> _Excerpt provided_
_ _ _ _

This directory contains example configuration which should help you get started with monitoring the local host and its services. It is included in the icinga2.conf configuration file by default.

It can be used as reference example for your own configuration strategy. Just keep in mind to include the main directories in the icinga2.conf file.

Note

You can remove the include directive in icinga2.conf if you prefer your own way of deploying Icinga 2 configuration.

Further details on configuration best practice and how to build your own strategy is described in this chapter.

Available configuration files which are installed by default:

hosts.conf

The hosts.conf file contains an example host based on your NodeName setting in constants.conf. You can use global constants for your object names instead of string values.

The import keyword is used to import the generic-host template which takes care of setting up the host check command to hostalive. If you require a different check command, you can override it in the object definition.

The vars attribute can be used to define custom attributes which are available for check and notification commands. Most of the Plugin Check Commands in the Icinga Template Library require an address attribute.

The custom attribute os is evaluated by the linux-servers group in groups.conf making the local host a member.

The example host will show you how to:

  • define http vhost attributes for the http service apply rule defined in services.conf.
  • define disks (all, specific /) and their attributes for the disk service apply rule defined in services.conf.

_ _ _ _

> _Data extract_

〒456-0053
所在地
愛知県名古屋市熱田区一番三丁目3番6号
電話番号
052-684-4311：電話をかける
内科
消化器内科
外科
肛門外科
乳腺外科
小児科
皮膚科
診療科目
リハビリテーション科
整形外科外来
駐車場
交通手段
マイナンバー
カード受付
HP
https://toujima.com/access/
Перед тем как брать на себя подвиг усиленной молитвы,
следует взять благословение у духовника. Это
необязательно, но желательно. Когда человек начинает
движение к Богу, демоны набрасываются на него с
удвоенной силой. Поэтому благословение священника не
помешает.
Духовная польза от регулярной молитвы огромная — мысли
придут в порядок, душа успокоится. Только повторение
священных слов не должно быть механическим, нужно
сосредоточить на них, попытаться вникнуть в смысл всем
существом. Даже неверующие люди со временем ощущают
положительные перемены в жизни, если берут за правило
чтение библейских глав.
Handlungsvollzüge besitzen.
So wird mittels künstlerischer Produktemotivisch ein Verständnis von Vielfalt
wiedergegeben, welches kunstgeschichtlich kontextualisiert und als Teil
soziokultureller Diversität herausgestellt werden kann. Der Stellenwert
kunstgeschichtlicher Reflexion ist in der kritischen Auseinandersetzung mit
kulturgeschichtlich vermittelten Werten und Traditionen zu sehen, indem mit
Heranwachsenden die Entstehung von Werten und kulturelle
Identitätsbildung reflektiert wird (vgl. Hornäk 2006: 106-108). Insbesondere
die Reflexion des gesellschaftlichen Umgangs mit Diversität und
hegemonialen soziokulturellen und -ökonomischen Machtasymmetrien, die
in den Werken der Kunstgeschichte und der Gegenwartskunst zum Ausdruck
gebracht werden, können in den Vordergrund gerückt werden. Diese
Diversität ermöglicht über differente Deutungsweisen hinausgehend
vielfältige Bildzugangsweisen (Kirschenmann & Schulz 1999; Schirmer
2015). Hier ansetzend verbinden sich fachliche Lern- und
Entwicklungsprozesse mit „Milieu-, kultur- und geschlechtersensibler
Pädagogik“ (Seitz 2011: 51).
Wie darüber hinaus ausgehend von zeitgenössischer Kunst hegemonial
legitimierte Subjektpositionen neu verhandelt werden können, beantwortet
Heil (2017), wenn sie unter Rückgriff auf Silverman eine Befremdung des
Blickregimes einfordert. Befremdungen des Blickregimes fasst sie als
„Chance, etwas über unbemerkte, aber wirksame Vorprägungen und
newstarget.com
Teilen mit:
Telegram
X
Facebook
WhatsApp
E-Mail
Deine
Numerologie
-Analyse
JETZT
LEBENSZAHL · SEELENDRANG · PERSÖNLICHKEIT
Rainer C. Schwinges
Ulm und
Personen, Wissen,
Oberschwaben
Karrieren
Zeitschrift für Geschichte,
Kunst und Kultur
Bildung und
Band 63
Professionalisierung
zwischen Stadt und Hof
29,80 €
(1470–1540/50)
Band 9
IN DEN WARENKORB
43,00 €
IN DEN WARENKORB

_ _ _ _

> _Task set_
a – Answer these questions using the Icinga 2 configuration excerpt:
(i) Which configuration file includes the example configuration by default?
(ii) Which template does the import keyword bring into the example host?
(iii) Which group in groups.conf evaluates the custom attribute os?
b – Resume the Icinga 2 configuration excerpt from the point where it stops.
The lines are material separate from the Icinga 2 configuration excerpt.

> _Answers below_
a –
(i) icinga2.conf
(ii) generic-host
(iii) linux-servers

b –
  • define notification types (mail) and set the groups attribute. This will be used by notification apply rules in notifications.conf.

If you've installed Icinga Web 2, you can uncomment the http vhost attributes and reload Icinga 2. The apply rules in services.conf will automatically generate a new service checking the /icingaweb2 URI using the http check.

/*
 * Host definitions with object attributes
 * used for apply rules for Service, Notification,
 * Dependency and ScheduledDowntime objects.
 *
 * Tip: Use `icinga2 object list --type Host` to
 * list all host objects after running
 * configuration validation (`icinga2 daemon -C`).
 */

/*
 * This is an example host based on your
 * local host's FQDN. Specify the NodeName
 * constant in `constants.conf` or use your
 * own description, e.g. "db-host-1".
 */

object Host NodeName {
  /* Import the default host template defined in `templates.conf`. */
  import "generic-host"

  /* Specify the address attributes for checks e.g. `ssh` or `http`. */
  address = "127.0.0.1"
  address6 = "::1"

  /* Set custom attribute `os` for hostgroup assignment in `groups.conf`. */
  vars.os = "Linux"

  /* Define http vhost attributes for service apply rules in `services.conf`. */
  vars.http_vhosts["http"] = {
    http_uri = "/"
  }
  /* Uncomment if you've sucessfully installed Icinga Web 2. */
  //vars.http_vhosts["Icinga Web 2"] = {
  //  http_uri = "/icingaweb2"
  //}

  /* Define disks and attributes for service apply rules in `services.conf`. */
  vars.disks["disk"] = {
    /* No parameters. */
  }
  vars.disks["disk /"] = {
    disk_partitions = "/"
  }

  /* Define notification mail attributes for notification apply rules in `notifications.conf`. */
  vars.notification["mail"] = {
    /* The UserGroup `icingaadmins` is defined in `users.conf`. */
    groups = [ "icingaadmins" ]
  }
}

This is only the host object definition. Now we'll need to make sure that this host and your additional hosts are getting services applied.

Tip

If you don't understand all the attributes and how to use apply rules, don't worry -- the monitoring basics chapter will explain that in detail.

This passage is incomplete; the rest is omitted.